Some of the schemes which have been affected include the following –
- The Sukanya Samriddhi Yojana, which previously held an interest rate of 8.4%, has been slashed to 7.6% (compounded annually).
- The interest rate of the Kisan Vikas Patra has been reduced from 7.6% to 6.9% (compounded annually).
- The Public Provident Fund scheme, which previously held a rate of 7.9% (compounded annually), has been reduced to 7.1%. This is the lowest rate this scheme has offered in the last 43 years.
- The National Savings Certificate scheme now has a reduced interest rate of 6.8% (compounded annually), which was previously 7.9%.
- The Senior Citizen Savings Scheme with a previous interest rate of 8.6%, is now on 7.4% (compounded quarterly and paid).
- The interest rates on one, two, and three-year deposits have fallen from 6.9% to 5.5% (compounded quarterly).
- The interest rates on 5-year recurring deposits have seen the highest cut, from 7.2% to 5.8% (compounded quarterly).
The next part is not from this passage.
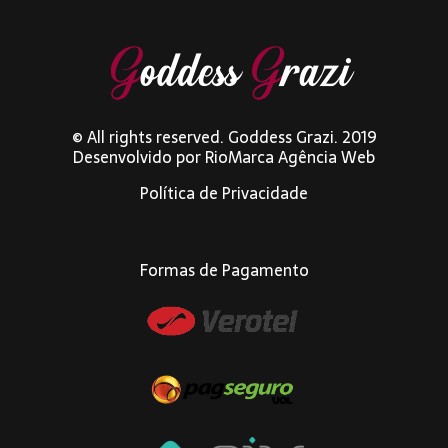
© All rights reserved. Goddess Grazi. 2019
Desenvolvido por
RioMarca Agência Web
Política de Privacidade
Formas de Pagamento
Effect of rate cuts on the economy
The interest rates have been driven down at this point so that people are discouraged to deposit their money in these schemes.
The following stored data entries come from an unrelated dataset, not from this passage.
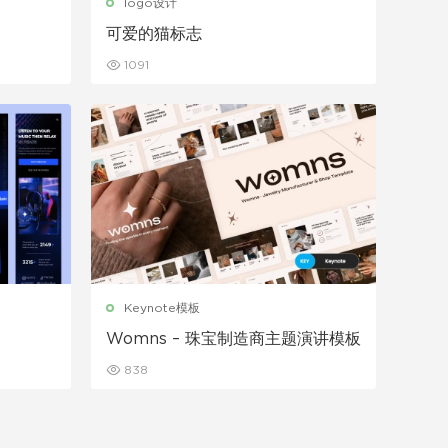
logo设计
可爱的猫标志
1091
Keynote模板
Womns – 珠宝制造商主题演讲模板
838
When people will stop deposits in these schemes, the burden of the government to pay interest in these schemes will fall, thus leaving more assets for them to deal with the economic downturn.
A cut in the rates of small saving schemes can also encourage retail banks to decrease their deposit rates as they are dealing with the economic losses of the pandemic as well.
Effect of rate cuts on investors:
The people who have already made investments in these schemes can take this as an opportunity to shift to the stock market as a better investment avenue.
This is because the market will remain free from any government interference and will provide higher returns than these schemes at this point.
Investors who haven’t begun investing in the stock market yet, can start with creating an SIP or a Systematic Investment Plan, as it caters to long-term objectives.